2600 Australia finds a hole in Woolies

According to information posted yesterday on its web security advice portal, Wiretapped (http://security.wiretapped.net), security analysts at 2600 (http://www.2600.org.au/) revealed a way to bypass the security mechanisms used by retail giant Woolworths on its HomeShop site.

The group said an attacker could "hijack another (Woolworths) customer's account id" by creating their own bogus account and using a login URL to log on to the site under a different name. The hacker could obtain a victim's user name and password by using a "forgotten password" function available on the site.

In effect, a hacker is able to switch user account details on the Woolworths site, make a purchase, then switch back undetected, leaving the transaction charged to another customer, the website said.

The Wiretapped posting said the group had contacted Woolworths and advised the retailer of the security hole. Woolworths had agreed to rectify the problem, said sources at Wiretapped.

Woolworths did not return phone calls by press time.

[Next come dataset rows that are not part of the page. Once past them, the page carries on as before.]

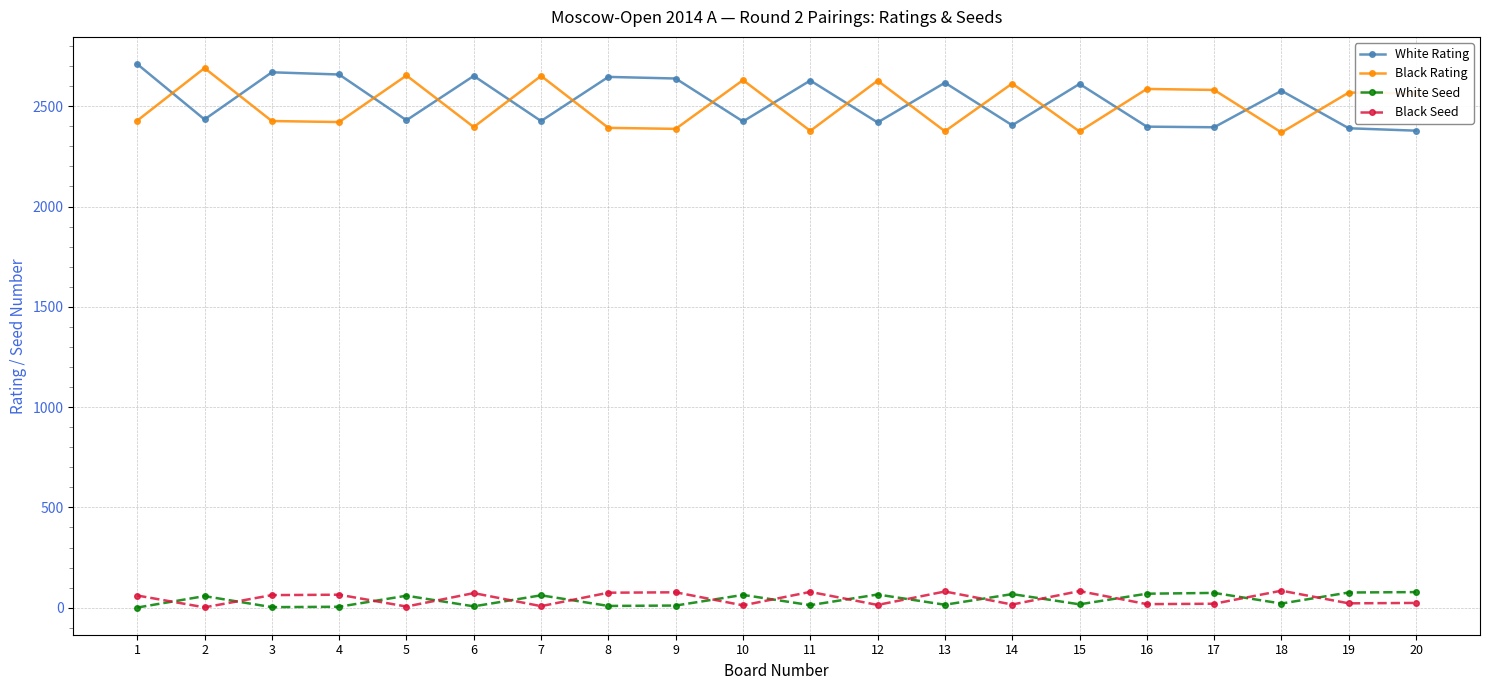

At which category does White Rating reach its first local valley?

2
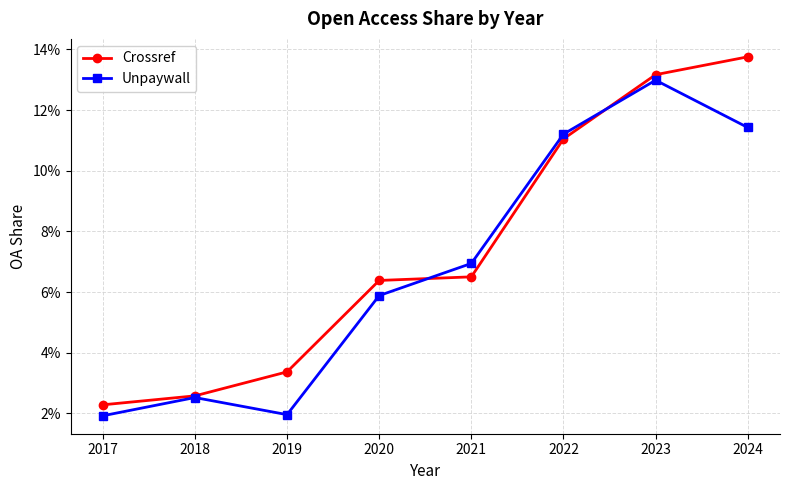

The Crossref series shows 0.1 at 2024. True or false?

True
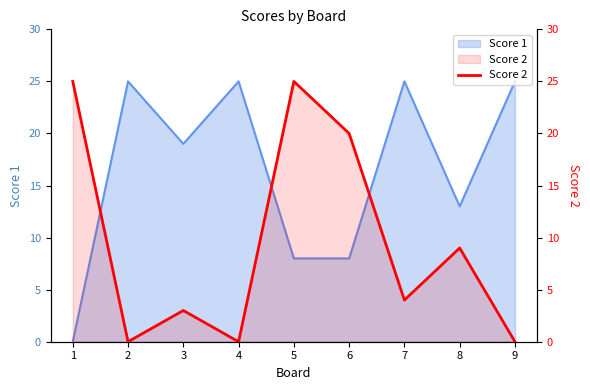

The chart shows a value of 0 at 4. True or false?

True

On the same day the hacker organisation issued a warning to Brisbane-headquartered online tax agent eTax.eTax, which offers tax return lodgment services via the internet, has been using outdated security systems that contained well-known security loopholes, Wiretapped said. "They've only invested in a 40-bit SSL certificate, when 128-bit certificates are now commonly available," the group commented.

Hackers could easily obtain user names and passwords via the website, thus accessing and altering confidential financial information stored on its servers, warned Wiretapped.eTax was contacted by the group but has not disclosed which, if any, steps it has taken to rectify the problems outlined on the site, Wiretapped said.